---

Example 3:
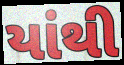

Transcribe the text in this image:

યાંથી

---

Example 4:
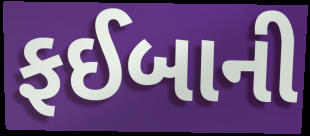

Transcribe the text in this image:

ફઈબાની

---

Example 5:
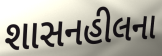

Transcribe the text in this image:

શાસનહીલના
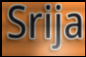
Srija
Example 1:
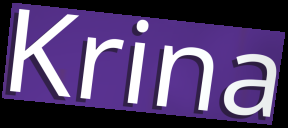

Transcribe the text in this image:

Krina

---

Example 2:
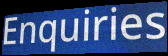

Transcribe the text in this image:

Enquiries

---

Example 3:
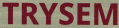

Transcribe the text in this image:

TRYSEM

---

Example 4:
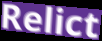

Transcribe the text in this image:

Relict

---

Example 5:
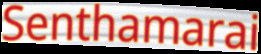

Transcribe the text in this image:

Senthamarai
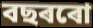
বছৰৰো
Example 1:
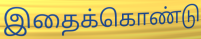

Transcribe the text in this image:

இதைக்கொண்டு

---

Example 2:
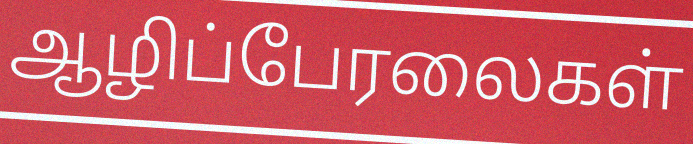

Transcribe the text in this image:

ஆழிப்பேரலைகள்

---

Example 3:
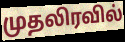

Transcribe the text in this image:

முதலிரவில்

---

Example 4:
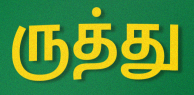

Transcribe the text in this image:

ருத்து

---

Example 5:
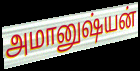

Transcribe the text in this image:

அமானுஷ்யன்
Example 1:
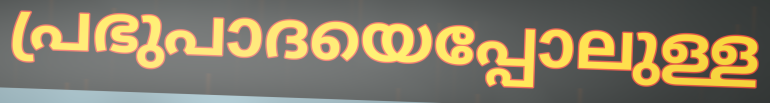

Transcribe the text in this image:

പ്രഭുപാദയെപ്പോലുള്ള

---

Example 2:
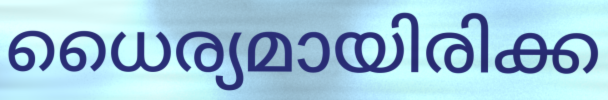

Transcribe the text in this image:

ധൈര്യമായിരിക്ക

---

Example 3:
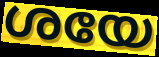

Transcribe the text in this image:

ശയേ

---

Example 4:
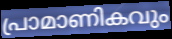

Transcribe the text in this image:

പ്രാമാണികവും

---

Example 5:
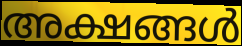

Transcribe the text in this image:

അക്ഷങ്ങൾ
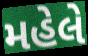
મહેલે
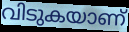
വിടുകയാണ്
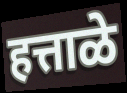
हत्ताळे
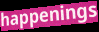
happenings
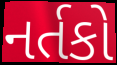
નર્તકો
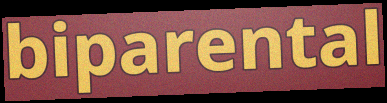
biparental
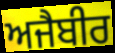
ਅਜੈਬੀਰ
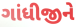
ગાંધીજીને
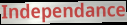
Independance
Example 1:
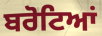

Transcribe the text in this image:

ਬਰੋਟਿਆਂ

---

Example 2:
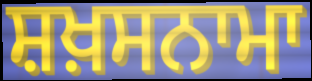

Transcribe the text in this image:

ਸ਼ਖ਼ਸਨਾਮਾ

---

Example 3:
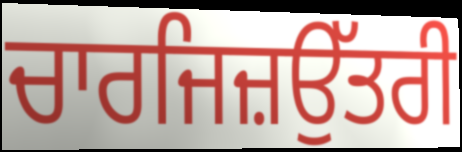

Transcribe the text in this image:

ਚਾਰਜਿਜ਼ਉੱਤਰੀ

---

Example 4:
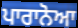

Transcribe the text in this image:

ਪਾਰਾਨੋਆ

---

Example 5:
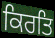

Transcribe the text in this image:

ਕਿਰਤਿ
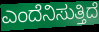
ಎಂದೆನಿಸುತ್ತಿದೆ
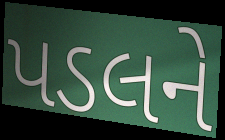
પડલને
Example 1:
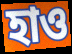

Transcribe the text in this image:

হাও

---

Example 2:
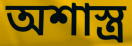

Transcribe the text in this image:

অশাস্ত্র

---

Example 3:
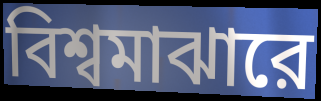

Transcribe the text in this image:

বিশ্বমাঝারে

What to produce: From first line to last, return the records verbatim without their pictures.

Result of this exercise:
---

Example 3:

Transcribe the text in this image:

યાંથી

---

Example 4:

Transcribe the text in this image:

ફઈબાની

---

Example 5:

Transcribe the text in this image:

શાસનહીલના
Srija
Example 1:

Transcribe the text in this image:

Krina

---

Example 2:

Transcribe the text in this image:

Enquiries

---

Example 3:

Transcribe the text in this image:

TRYSEM

---

Example 4:

Transcribe the text in this image:

Relict

---

Example 5:

Transcribe the text in this image:

Senthamarai
বছৰৰো
Example 1:

Transcribe the text in this image:

இதைக்கொண்டு

---

Example 2:

Transcribe the text in this image:

ஆழிப்பேரலைகள்

---

Example 3:

Transcribe the text in this image:

முதலிரவில்

---

Example 4:

Transcribe the text in this image:

ருத்து

---

Example 5:

Transcribe the text in this image:

அமானுஷ்யன்
Example 1:

Transcribe the text in this image:

പ്രഭുപാദയെപ്പോലുള്ള

---

Example 2:

Transcribe the text in this image:

ധൈര്യമായിരിക്ക

---

Example 3:

Transcribe the text in this image:

ശയേ

---

Example 4:

Transcribe the text in this image:

പ്രാമാണികവും

---

Example 5:

Transcribe the text in this image:

അക്ഷങ്ങൾ
મહેલે
വിടുകയാണ്
हत्ताळे
happenings
નર્તકો
biparental
ਅਜੈਬੀਰ
ગાંધીજીને
Independance
Example 1:

Transcribe the text in this image:

ਬਰੋਟਿਆਂ

---

Example 2:

Transcribe the text in this image:

ਸ਼ਖ਼ਸਨਾਮਾ

---

Example 3:

Transcribe the text in this image:

ਚਾਰਜਿਜ਼ਉੱਤਰੀ

---

Example 4:

Transcribe the text in this image:

ਪਾਰਾਨੋਆ

---

Example 5:

Transcribe the text in this image:

ਕਿਰਤਿ
ಎಂದೆನಿಸುತ್ತಿದೆ
પડલને
Example 1:

Transcribe the text in this image:

হাও

---

Example 2:

Transcribe the text in this image:

অশাস্ত্র

---

Example 3:

Transcribe the text in this image:

বিশ্বমাঝারে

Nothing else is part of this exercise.